Planting crop Hay balers can be used to tightly package grass or alfalfa into a storable form for the winter months. Modern irrigation relies on machinery. Engines, pumps and other specialized gear provide water quickly and in high volumes to large areas of land. Similar types of equipment such as agriculture sprayers can be used to deliver fertilizers and pesticides.
Besides the tractor, other vehicles have been adapted for use in farming, including trucks, airplanes, and helicopters, such as for transporting crops and making equipment mobile, to aerial spraying and livestock herd management.
The basic technology of agricultural machines has changed little in the last century. Though modern harvesters and planters may do a better job or be slightly tweaked from their predecessors, the US$250,000 combine of today still cuts, threshes, and separates grain in the same way it has always been done. However, technology is changing the way that humans operate the machines, as computer monitoring systems, GPS locators and self-steer programs allow the most advanced tractors and implements to be more precise and less wasteful in the use of fuel, seed, or fertilizer. In the foreseeable future, there may be mass production of driverless tractors, which use GPS maps and electronic sensors.
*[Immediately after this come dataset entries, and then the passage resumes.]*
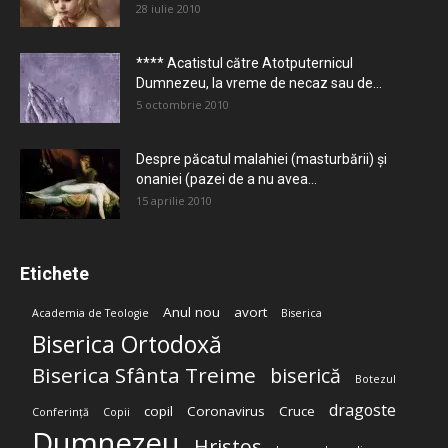
28 iulie 2010
**** Acatistul către Atotputernicul
Dumnezeu, la vreme de necaz sau de...
5 octombrie 2010
Despre păcatul malahiei (masturbării) şi
onaniei (pazei de a nu avea...
15 aprilie 2010
Etichete
Anul nou
avort
Academia de Teologie
Biserica
Biserica Ortodoxă
Biserica Sfânta Treime
biserică
Botezul
dragoste
copil
Coronavirus
Cruce
Conferință
Copii
Dumnezeu
Hristos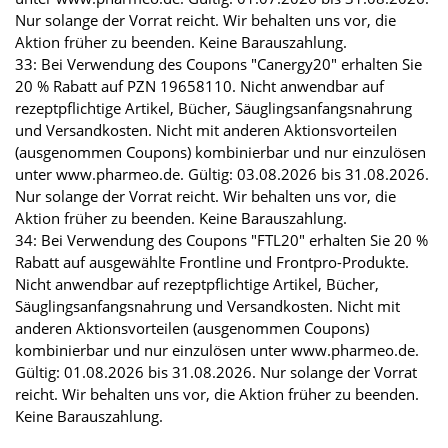
Nur solange der Vorrat reicht. Wir behalten uns vor, die
Aktion früher zu beenden. Keine Barauszahlung.
33: Bei Verwendung des Coupons "Canergy20" erhalten Sie
20 % Rabatt auf PZN 19658110. Nicht anwendbar auf
rezeptpflichtige Artikel, Bücher, Säuglingsanfangsnahrung
und Versandkosten. Nicht mit anderen Aktionsvorteilen
(ausgenommen Coupons) kombinierbar und nur einzulösen
unter www.pharmeo.de. Gültig: 03.08.2026 bis 31.08.2026.
Nur solange der Vorrat reicht. Wir behalten uns vor, die
Aktion früher zu beenden. Keine Barauszahlung.
34: Bei Verwendung des Coupons "FTL20" erhalten Sie 20 %
Rabatt auf ausgewählte Frontline und Frontpro-Produkte.
Nicht anwendbar auf rezeptpflichtige Artikel, Bücher,
Säuglingsanfangsnahrung und Versandkosten. Nicht mit
anderen Aktionsvorteilen (ausgenommen Coupons)
kombinierbar und nur einzulösen unter www.pharmeo.de.
Gültig: 01.08.2026 bis 31.08.2026. Nur solange der Vorrat
reicht. Wir behalten uns vor, die Aktion früher zu beenden.
Keine Barauszahlung.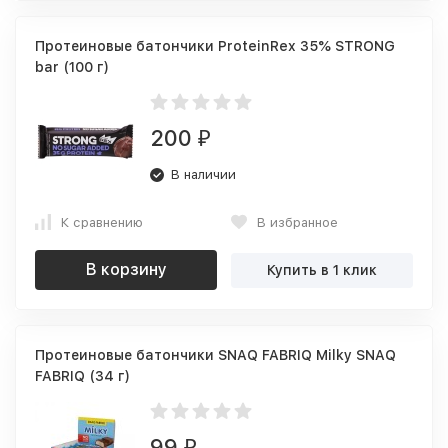
Протеиновые батончики ProteinRex 35% STRONG
bar (100 г)
200
₽
В наличии
К сравнению
В избранное
В корзину
Купить в 1 клик
Протеиновые батончики SNAQ FABRIQ Milky SNAQ
FABRIQ (34 г)
99
₽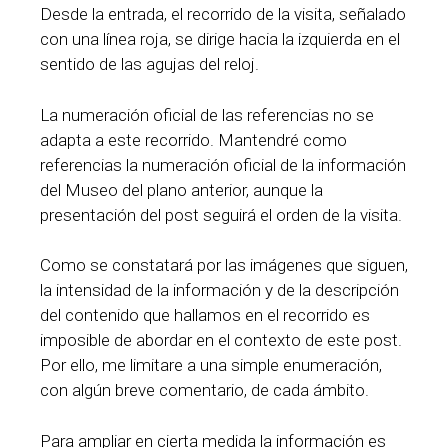
Desde la entrada, el recorrido de la visita, señalado
con una línea roja, se dirige hacia la izquierda en el
sentido de las agujas del reloj.
La numeración oficial de las referencias no se
adapta a este recorrido. Mantendré como
referencias la numeración oficial de la información
del Museo del plano anterior, aunque la
presentación del post seguirá el orden de la visita.
Como se constatará por las imágenes que siguen,
la intensidad de la información y de la descripción
del contenido que hallamos en el recorrido es
imposible de abordar en el contexto de este post.
Por ello, me limitare a una simple enumeración,
con algún breve comentario, de cada ámbito.
Para ampliar en cierta medida la información es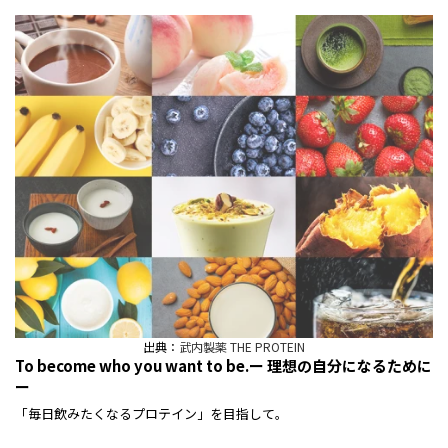
出典：
武内製薬 THE PROTEIN
To become who you want to be.ー 理想の自分になるために
ー
「毎日飲みたくなるプロテイン」を目指して。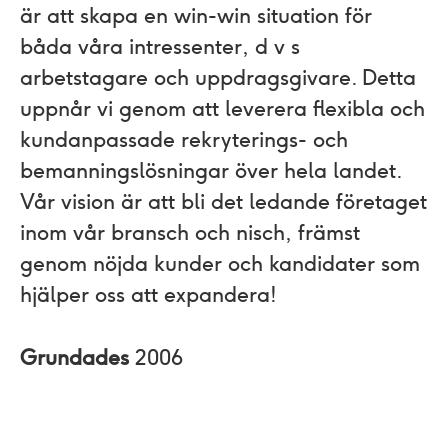
är att skapa en win-win situation för
båda våra intressenter, d v s
arbetstagare och uppdragsgivare. Detta
uppnår vi genom att leverera flexibla och
kundanpassade rekryterings- och
bemanningslösningar över hela landet.
Vår vision är att bli det ledande företaget
inom vår bransch och nisch, främst
genom nöjda kunder och kandidater som
hjälper oss att expandera!
Grundades
2006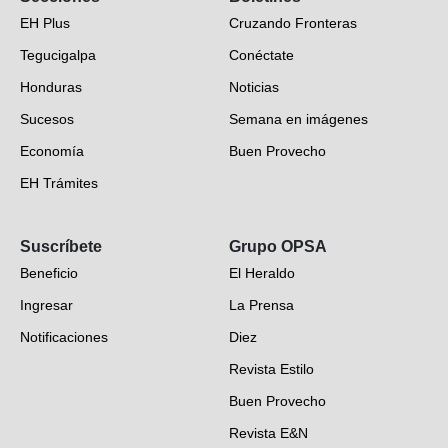
EH Plus
Cruzando Fronteras
Tegucigalpa
Conéctate
Honduras
Noticias
Sucesos
Semana en imágenes
Economía
Buen Provecho
EH Trámites
Opinión
Suscríbete
Grupo OPSA
EH Verifica
Beneficio
El Heraldo
Fotogalerías
Ingresar
La Prensa
Deportes
Notificaciones
Diez
Videos
Revista Estilo
Hondureños en el mundo
Buen Provecho
Revista E&N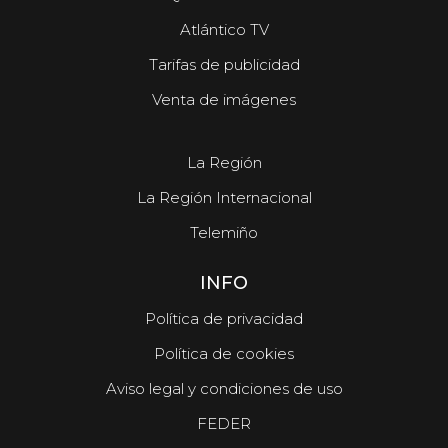
Atlántico TV
Tarifas de publicidad
Venta de imágenes
La Región
La Región Internacional
Telemiño
INFO
Política de privacidad
Política de cookies
Aviso legal y condiciones de uso
FEDER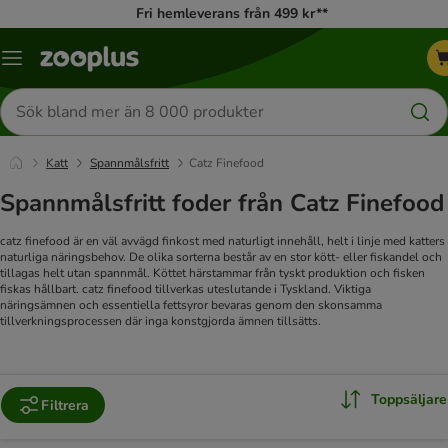
Fri hemleverans från 499 kr**
Katalogmeny
Sök
efter
produkter
Katt
Spannmålsfritt
Catz Finefood
Spannmålsfritt foder från Catz Finefood
catz finefood är en väl avvägd finkost med naturligt innehåll, helt i linje med katters
naturliga näringsbehov. De olika sorterna består av en stor kött- eller fiskandel och
tillagas helt utan spannmål. Köttet härstammar från tyskt produktion och fisken
fiskas hållbart. catz finefood tillverkas uteslutande i Tyskland. Viktiga
näringsämnen och essentiella fettsyror bevaras genom den skonsamma
tillverkningsprocessen där inga konstgjorda ämnen tillsätts.
Toppsäljare
Filtrera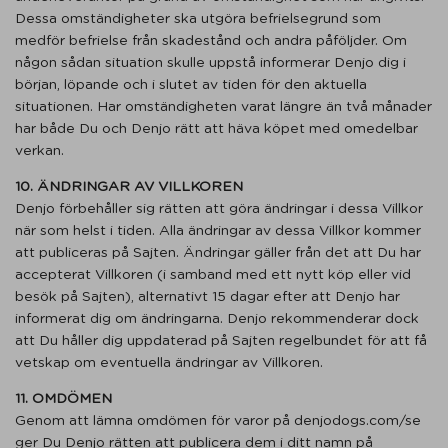
Dessa omständigheter ska utgöra befrielsegrund som
medför befrielse från skadestånd och andra påföljder. Om
någon sådan situation skulle uppstå informerar Denjo dig i
början, löpande och i slutet av tiden för den aktuella
situationen. Har omständigheten varat längre än två månader
har både Du och Denjo rätt att häva köpet med omedelbar
verkan.
10. ÄNDRINGAR AV VILLKOREN
Denjo förbehåller sig rätten att göra ändringar i dessa Villkor
när som helst i tiden. Alla ändringar av dessa Villkor kommer
att publiceras på Sajten. Ändringar gäller från det att Du har
accepterat Villkoren (i samband med ett nytt köp eller vid
besök på Sajten), alternativt 15 dagar efter att Denjo har
informerat dig om ändringarna. Denjo rekommenderar dock
att Du håller dig uppdaterad på Sajten regelbundet för att få
vetskap om eventuella ändringar av Villkoren.
11. OMDÖMEN
Genom att lämna omdömen för varor på denjodogs.com/se
ger Du Denjo rätten att publicera dem i ditt namn på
Many farmers are upset by their inability to fix the new types of high-tech farm equipment. This is due mostly to companies using intellectual property law to prevent farmers from having the legal right to fix their equipment (or gain access to the information to allow them to do it). In October 2015 an exemption was added to the DMCA to allow inspection and modification of the software in cars and other vehicles including agricultural machinery.
The Open Source Agriculture movement counts different initiatives and organizations such as Farm Labs which is a network in Europe, l'Atelier Paysan which is a cooperative to teach farmers in France how to build and repair their tools, and Ekylibre which is an open-source company to provide farmers in France with open source software (SaaS) to manage farming operations. In the United States, the MIT Media Lab's Open Agriculture Initiative seeks to foster "the creation of an open-source ecosystem of technologies that enable and promote transparency, networked experimentation, education, and hyper-local production". It develops the Personal Food Computer, an educational project to create a "controlled environment agriculture technology platform that uses robotic systems to control and monitor climate, energy, and plant growth inside of a specialized growing chamber". It includes the development of Open Phenom, an open source library with open data sets for climate recipes which link the phenotype response of plants (taste, nutrition) to environmental variables, biological, genetic and resource-related necessary for cultivation (input). Plants with the same genetics can naturally vary in color, size, texture growth rate, yield, flavor and nutrient density according to the environmental conditions in which they are produced.